**Task goal**
In the data below, locate each line with the word "bloeddruk" and list it.

**Material provided**
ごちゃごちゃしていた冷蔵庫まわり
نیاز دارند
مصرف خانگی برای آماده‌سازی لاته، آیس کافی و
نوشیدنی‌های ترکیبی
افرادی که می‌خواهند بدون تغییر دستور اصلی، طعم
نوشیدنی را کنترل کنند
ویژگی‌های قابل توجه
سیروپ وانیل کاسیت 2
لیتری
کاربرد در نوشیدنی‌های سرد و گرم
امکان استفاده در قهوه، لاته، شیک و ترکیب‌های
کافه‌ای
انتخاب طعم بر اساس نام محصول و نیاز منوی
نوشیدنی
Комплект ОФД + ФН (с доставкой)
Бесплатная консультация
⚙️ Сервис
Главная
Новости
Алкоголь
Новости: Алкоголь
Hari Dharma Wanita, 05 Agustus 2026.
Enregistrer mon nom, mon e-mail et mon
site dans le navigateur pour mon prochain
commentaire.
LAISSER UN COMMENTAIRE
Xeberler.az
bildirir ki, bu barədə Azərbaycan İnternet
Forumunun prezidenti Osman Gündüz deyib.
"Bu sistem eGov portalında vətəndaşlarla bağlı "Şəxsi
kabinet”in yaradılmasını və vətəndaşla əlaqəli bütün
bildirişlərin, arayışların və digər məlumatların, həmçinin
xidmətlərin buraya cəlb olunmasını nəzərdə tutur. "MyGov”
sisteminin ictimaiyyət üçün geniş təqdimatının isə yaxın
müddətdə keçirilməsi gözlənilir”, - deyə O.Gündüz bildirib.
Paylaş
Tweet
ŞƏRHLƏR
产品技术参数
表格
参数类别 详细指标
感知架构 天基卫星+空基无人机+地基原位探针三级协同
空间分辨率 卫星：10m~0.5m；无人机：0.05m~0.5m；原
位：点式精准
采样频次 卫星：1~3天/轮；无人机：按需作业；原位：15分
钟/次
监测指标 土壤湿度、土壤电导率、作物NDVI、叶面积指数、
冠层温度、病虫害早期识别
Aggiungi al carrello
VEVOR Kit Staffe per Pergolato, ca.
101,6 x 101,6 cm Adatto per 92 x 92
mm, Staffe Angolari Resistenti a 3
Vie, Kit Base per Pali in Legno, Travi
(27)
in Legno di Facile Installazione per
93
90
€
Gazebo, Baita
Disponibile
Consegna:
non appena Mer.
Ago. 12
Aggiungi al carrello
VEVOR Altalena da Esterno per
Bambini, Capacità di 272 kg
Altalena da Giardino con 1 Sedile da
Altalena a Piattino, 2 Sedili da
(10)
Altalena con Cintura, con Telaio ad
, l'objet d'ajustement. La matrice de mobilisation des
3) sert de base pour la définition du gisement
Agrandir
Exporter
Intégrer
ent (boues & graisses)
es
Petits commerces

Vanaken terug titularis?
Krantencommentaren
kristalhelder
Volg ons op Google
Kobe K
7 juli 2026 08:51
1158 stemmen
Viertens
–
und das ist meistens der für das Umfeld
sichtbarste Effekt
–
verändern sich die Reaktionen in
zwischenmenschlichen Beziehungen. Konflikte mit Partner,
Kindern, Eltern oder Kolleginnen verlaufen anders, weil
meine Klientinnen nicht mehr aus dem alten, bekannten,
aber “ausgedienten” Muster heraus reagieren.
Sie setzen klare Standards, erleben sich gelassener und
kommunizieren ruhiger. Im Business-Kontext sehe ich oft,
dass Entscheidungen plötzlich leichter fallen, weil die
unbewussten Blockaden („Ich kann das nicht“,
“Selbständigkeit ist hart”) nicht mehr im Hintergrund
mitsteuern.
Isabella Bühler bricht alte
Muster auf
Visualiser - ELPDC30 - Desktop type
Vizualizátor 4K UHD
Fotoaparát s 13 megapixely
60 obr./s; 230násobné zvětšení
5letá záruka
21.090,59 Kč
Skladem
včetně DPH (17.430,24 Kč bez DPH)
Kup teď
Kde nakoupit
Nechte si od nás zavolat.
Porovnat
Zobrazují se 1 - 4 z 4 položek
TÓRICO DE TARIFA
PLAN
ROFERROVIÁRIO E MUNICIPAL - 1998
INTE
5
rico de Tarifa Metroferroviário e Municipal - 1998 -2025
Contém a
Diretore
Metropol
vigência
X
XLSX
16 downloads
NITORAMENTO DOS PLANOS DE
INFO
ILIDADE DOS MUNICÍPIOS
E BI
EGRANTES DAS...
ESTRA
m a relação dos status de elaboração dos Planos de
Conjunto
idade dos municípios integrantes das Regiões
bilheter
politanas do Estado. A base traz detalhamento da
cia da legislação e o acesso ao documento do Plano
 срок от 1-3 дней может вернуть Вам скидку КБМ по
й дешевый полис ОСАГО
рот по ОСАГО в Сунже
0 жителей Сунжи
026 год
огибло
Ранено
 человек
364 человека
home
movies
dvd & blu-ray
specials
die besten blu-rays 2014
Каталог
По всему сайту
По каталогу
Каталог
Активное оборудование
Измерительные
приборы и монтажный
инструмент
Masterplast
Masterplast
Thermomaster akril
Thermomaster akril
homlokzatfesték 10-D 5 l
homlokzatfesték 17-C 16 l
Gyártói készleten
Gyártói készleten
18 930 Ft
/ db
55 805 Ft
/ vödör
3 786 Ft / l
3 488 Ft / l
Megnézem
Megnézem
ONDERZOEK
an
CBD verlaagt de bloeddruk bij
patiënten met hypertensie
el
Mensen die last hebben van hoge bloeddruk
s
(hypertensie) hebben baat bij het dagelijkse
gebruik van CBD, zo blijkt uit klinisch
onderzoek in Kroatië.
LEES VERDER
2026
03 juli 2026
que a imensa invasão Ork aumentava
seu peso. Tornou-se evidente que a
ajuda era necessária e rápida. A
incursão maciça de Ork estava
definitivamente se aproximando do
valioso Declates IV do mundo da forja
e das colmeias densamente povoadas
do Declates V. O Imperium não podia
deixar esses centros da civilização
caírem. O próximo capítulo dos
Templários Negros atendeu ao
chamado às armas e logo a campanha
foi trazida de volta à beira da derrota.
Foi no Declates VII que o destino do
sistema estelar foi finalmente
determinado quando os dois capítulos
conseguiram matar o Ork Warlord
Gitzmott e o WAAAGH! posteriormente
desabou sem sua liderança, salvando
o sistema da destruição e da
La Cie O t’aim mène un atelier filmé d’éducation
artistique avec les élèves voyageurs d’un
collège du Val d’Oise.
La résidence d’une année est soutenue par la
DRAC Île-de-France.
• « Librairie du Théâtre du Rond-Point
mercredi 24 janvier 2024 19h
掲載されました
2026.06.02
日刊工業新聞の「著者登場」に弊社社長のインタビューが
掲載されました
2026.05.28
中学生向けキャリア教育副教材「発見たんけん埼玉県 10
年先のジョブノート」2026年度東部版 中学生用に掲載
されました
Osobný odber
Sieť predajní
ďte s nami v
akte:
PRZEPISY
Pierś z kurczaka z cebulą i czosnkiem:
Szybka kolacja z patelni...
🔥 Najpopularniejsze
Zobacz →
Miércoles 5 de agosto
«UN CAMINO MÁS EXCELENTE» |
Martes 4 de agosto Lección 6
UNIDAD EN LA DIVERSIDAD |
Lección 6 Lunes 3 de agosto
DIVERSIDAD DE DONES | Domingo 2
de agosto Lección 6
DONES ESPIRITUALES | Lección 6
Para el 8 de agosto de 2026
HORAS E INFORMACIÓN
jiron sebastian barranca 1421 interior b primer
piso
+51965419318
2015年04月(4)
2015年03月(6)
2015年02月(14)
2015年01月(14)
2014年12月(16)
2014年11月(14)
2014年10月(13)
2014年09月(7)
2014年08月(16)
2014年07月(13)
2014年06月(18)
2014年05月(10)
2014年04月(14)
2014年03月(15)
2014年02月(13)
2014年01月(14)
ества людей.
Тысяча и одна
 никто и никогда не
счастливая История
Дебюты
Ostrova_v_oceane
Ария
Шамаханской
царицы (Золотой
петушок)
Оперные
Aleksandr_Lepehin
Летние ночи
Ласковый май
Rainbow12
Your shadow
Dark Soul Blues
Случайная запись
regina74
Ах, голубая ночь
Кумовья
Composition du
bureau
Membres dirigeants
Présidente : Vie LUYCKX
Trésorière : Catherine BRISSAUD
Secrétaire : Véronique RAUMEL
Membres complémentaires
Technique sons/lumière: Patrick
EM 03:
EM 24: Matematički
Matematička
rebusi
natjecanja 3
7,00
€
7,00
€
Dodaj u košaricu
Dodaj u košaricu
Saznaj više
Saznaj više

**Written answer**
CBD verlaagt de bloeddruk bij
Mensen die last hebben van hoge bloeddruk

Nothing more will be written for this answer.